**Text provided**
┄┄┄┄┄┄┄┄┄┄

Appearing on ABC's This Week, Rick Santorum elaborated on his statement that watching John F. Kennedy's 1960 speech to the Greater Houston Ministerial Association made him want to "throw up." Especially purgative, apparently, is the idea that a president should openly declare his reluctance to take advice from members of the clergy. Candidate Santorum favors a more fluid relationship between church and state, a sentiment he supports with reference to the free exercise clause of the First Amendment.
As is so often the case with GOP rhetoric, Santorum's statements amount to clamorous half-knowing. (He said in the same interview that all university professors are liberals, which is also half-true; some of us are social democrats.) He is right to question the extent to which religion and politics are distinct realms in the American tradition. Many secularists will instinctively point to the establishment clause of the First Amendment as imposing a separation of church and state. But that view is not quite right. In its 1791 context the establishment clause did not impose an absolute barrier between religious institutions and government: several states in the union had official religions, so the amendment's guarantee that "Congress shall make no law respecting an establishment of religion" assures the states that the new federal government would not impose its will upon them in this regard. It is only much later -- often said to be the Supreme Court's decision in Everson v. Board of Education (1947), though arguably not until Lemon v. Kurtzman (1971) -- that something resembling a full separation of church and state can be said to have taken place.

┄┄┄┄┄┄┄┄┄┄

**Goal 1**
In the listing, format the lines as a JSON list of strings, one string per line and no blank lines, starting with the line that contains "common name: California scrub-jay" and going on through the line that contains "common name: Gall wasp".
The essay above has no connection to the listing.

┄┄┄┄┄┄┄┄┄┄

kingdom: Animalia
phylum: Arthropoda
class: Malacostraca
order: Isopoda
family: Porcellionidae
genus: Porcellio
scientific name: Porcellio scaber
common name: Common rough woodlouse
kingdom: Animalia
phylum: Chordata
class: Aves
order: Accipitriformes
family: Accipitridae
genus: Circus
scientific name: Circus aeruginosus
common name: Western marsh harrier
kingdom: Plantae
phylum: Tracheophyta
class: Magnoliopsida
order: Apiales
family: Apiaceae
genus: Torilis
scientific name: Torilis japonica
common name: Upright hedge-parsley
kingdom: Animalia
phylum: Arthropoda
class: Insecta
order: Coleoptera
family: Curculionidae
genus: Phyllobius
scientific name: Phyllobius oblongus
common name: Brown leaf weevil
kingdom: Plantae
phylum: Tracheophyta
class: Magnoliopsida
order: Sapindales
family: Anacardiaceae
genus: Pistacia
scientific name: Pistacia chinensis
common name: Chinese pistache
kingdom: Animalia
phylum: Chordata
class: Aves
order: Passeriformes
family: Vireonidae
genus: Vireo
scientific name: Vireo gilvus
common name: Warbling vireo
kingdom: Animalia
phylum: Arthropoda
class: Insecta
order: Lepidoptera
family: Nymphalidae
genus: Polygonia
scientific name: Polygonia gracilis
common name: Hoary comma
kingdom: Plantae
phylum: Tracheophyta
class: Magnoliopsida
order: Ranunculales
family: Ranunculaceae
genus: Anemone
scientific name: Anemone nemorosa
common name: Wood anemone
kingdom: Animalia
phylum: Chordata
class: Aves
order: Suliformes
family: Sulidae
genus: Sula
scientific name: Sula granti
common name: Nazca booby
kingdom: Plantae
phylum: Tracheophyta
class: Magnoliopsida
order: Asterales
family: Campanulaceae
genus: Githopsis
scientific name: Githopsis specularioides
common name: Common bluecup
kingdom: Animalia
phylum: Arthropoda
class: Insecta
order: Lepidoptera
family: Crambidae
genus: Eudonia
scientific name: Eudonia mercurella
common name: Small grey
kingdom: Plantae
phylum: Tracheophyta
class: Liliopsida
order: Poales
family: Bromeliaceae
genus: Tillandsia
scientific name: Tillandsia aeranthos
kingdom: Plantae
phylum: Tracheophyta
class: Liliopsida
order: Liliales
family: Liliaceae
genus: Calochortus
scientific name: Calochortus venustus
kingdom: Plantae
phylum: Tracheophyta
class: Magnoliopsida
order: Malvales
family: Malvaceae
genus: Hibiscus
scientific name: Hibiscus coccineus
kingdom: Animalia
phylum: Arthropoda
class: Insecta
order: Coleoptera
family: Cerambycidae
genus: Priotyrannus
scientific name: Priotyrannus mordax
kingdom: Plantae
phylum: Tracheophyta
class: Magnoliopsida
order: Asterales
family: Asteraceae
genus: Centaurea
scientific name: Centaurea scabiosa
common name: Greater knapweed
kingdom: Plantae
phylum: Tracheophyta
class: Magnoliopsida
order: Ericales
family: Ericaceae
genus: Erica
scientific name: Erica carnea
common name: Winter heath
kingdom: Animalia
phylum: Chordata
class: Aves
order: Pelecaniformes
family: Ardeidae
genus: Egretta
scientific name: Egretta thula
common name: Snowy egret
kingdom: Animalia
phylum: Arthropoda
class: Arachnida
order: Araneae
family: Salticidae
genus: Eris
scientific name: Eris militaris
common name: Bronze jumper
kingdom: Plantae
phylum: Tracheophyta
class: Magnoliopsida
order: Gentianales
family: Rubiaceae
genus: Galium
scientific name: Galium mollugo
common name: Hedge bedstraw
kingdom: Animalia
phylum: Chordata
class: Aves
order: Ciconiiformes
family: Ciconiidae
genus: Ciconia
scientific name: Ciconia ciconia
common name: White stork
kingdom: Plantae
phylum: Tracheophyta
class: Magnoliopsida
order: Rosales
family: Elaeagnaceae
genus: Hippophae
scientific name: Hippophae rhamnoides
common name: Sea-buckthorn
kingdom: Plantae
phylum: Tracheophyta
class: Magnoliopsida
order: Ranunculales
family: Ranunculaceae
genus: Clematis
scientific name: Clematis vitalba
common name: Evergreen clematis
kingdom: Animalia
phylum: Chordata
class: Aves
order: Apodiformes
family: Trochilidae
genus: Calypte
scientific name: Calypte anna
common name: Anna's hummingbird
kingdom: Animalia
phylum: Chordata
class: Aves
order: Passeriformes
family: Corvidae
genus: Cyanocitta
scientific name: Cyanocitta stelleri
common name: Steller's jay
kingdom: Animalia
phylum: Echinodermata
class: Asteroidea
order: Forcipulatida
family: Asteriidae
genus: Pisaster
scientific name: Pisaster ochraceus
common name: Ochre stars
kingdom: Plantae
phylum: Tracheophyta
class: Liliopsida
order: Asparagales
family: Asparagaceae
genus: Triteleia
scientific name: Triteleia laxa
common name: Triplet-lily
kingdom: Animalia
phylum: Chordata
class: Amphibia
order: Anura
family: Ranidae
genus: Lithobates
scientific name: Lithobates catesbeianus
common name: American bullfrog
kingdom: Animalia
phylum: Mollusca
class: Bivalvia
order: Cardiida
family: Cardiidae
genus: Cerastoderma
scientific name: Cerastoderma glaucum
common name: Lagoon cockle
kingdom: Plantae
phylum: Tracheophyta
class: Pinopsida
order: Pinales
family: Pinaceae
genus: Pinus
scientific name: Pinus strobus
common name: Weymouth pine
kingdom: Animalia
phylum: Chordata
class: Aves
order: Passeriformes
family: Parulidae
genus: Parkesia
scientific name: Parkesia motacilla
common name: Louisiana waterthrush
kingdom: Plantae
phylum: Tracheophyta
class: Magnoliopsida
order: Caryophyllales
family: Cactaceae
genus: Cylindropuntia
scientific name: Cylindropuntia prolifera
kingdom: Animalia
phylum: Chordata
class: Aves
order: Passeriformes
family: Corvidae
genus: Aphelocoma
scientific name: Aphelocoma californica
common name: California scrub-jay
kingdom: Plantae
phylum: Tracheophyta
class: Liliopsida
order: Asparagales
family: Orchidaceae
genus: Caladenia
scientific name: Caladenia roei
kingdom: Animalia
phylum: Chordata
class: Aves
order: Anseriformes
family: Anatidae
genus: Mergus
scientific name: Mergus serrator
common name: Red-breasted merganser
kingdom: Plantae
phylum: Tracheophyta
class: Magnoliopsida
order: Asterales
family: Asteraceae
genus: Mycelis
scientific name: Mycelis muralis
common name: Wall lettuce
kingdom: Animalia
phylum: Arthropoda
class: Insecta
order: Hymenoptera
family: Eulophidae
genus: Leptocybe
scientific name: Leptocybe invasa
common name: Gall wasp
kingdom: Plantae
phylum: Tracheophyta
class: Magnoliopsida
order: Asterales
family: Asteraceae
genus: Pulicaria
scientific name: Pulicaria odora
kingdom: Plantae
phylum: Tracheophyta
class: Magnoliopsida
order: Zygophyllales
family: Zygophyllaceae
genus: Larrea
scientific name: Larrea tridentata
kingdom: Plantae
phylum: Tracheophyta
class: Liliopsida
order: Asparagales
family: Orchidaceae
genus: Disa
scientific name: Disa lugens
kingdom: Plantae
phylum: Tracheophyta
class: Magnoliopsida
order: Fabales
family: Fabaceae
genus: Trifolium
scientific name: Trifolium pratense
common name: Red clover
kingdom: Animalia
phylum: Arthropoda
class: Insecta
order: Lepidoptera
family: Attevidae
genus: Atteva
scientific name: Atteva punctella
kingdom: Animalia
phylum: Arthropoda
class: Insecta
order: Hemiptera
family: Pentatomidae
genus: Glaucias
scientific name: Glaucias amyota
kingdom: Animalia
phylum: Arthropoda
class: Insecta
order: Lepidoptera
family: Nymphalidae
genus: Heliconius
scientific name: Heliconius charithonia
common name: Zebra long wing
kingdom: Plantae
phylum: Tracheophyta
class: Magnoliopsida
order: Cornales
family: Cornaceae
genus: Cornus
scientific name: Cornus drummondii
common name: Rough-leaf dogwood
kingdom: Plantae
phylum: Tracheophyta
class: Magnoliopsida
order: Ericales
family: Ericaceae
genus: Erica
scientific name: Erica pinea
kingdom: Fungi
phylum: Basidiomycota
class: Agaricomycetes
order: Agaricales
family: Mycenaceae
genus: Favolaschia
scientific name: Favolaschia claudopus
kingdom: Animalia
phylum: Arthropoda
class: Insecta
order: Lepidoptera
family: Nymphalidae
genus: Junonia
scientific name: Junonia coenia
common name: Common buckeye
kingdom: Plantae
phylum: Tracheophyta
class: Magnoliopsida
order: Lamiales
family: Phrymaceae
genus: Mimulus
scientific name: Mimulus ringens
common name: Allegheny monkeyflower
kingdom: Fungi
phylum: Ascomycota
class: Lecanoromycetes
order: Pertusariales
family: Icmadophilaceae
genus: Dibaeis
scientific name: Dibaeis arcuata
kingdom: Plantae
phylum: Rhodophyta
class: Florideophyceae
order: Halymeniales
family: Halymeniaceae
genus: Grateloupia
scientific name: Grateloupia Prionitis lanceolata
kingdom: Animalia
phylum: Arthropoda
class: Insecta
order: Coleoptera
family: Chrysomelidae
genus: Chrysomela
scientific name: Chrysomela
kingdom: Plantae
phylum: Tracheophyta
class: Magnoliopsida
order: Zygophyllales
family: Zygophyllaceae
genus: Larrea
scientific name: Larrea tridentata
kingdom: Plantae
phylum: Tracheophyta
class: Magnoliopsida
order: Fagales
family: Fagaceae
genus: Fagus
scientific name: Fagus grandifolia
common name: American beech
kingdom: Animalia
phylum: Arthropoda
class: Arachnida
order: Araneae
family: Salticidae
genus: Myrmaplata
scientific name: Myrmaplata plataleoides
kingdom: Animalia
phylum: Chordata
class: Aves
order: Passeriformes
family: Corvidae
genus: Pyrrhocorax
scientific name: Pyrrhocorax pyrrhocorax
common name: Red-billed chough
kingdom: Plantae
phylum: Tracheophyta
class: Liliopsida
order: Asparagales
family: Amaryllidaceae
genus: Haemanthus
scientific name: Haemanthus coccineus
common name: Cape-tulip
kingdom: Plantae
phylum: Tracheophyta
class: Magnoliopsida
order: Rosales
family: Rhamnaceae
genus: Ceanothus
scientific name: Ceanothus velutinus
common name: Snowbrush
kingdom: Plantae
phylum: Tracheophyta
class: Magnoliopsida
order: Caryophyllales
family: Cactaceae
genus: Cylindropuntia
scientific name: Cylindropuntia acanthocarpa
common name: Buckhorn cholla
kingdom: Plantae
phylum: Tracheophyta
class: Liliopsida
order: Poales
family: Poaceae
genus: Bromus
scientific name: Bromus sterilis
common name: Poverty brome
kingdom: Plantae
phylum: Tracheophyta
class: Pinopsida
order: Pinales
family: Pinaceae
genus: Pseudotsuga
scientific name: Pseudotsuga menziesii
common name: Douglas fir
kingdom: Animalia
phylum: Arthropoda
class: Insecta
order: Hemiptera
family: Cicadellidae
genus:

┄┄┄┄┄┄┄┄┄┄

**Goal 2**
Retype the church-and-state essay word for word, starting with "Appearing on ABC's" and going on through "the First Amendment.".

**Reply 1**
[
  "common name: California scrub-jay",
  "kingdom: Plantae",
  "phylum: Tracheophyta",
  "class: Liliopsida",
  "order: Asparagales",
  "family: Orchidaceae",
  "genus: Caladenia",
  "scientific name: Caladenia roei",
  "kingdom: Animalia",
  "phylum: Chordata",
  "class: Aves",
  "order: Anseriformes",
  "family: Anatidae",
  "genus: Mergus",
  "scientific name: Mergus serrator",
  "common name: Red-breasted merganser",
  "kingdom: Plantae",
  "phylum: Tracheophyta",
  "class: Magnoliopsida",
  "order: Asterales",
  "family: Asteraceae",
  "genus: Mycelis",
  "scientific name: Mycelis muralis",
  "common name: Wall lettuce",
  "kingdom: Animalia",
  "phylum: Arthropoda",
  "class: Insecta",
  "order: Hymenoptera",
  "family: Eulophidae",
  "genus: Leptocybe",
  "scientific name: Leptocybe invasa",
  "common name: Gall wasp"
]

**Reply 2**
Appearing on ABC's This Week, Rick Santorum elaborated on his statement that watching John F. Kennedy's 1960 speech to the Greater Houston Ministerial Association made him want to "throw up." Especially purgative, apparently, is the idea that a president should openly declare his reluctance to take advice from members of the clergy. Candidate Santorum favors a more fluid relationship between church and state, a sentiment he supports with reference to the free exercise clause of the First Amendment.